“Projet de peur”.

Marine Le Pen’s plans to take France out of the eurozone would raise the country’s debt costs by €30bn a year, the country’s central bank chief has said, in the latest major warning from France’s economic establishment over a prospective “Frexit”.

François Villeroy de Galhau, the governor of the Banque de France, placed a notional cost on the French treasury from a eurozone exit after Ms Le Pen’s far-right National Front party has fleshed out its plans to redenominate around €1.7tn of the country’s outstanding debt into a new currency within six months of coming into office

Last week, Benoît Cœuré, France’s most senior European Central Bank official, said a decision to exit the single currency would consign France to “impoverishment“, high unemployment and inflation.

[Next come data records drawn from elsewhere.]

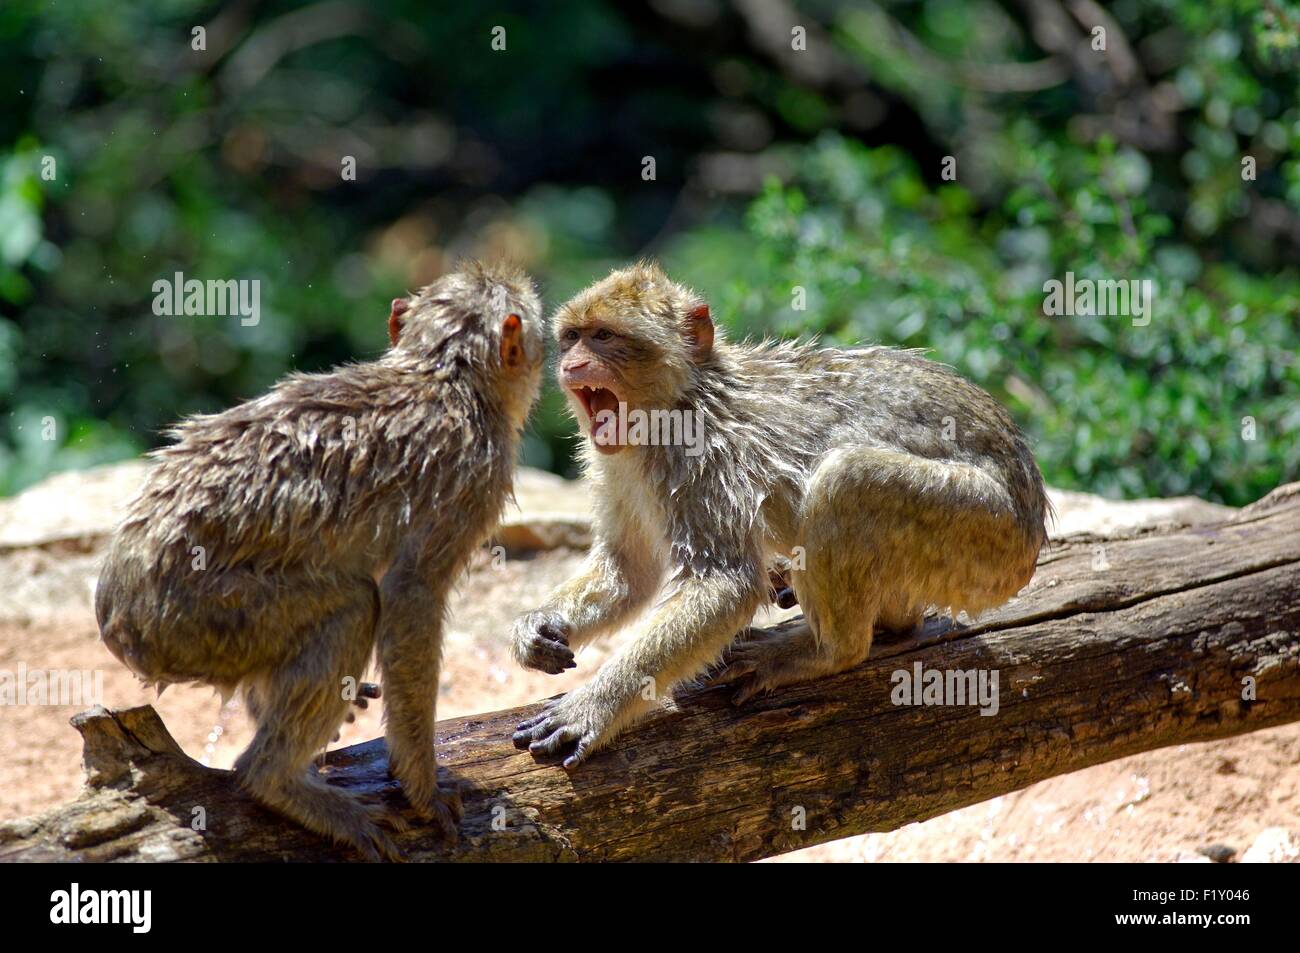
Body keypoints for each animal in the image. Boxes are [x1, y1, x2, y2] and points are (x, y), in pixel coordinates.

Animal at [96, 260, 545, 859]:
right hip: (193, 620)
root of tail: (113, 611)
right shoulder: (475, 474)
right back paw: (274, 780)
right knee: (353, 606)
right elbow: (410, 596)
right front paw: (423, 788)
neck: (444, 376)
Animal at [511, 261, 1047, 769]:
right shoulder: (618, 464)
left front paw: (594, 708)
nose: (574, 364)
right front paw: (537, 627)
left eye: (604, 336)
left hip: (987, 535)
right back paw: (892, 620)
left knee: (846, 479)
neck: (680, 400)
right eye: (572, 336)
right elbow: (630, 570)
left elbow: (725, 585)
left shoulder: (703, 457)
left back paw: (830, 651)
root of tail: (1033, 517)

Leading rating agencies have also warned a Frexit would amount to the biggest sovereign default in history should French debt be redenominated into a new franc, which is expected to depreciate sharply in value against the euro (see chart below).

Speaking to French radio on Monday, Mr Villeroy de Galhau said he did not want France to ditch the single currency and cautioned against Ms Le Pen’s plans to embark on a major spending blitz where the central bank would finance government spending.

This form of debt “monetisation” was prohibited by every major economy in the world and threatened the independence of the central bank, said Mr Villeroy de Galhau.

His warnings over spiraling debt costs come as investors have sold off French bonds ahead of the presidential election in late April and early May.

France’s 10-year bond yields – which reflect the government’s borrowing costs – have climbed from a record low 0f 0.1 per cent to over 1 per cent since September. The country’s debt-to-GDP ratio stands at the highest in over two decades at 94 per cent of economic output.

The euro had helped bring down French interest rates by 1.5 percentage points said Mr Villeroy de Galhau, who added the single currency was a “solid” currency that had been good for the poor.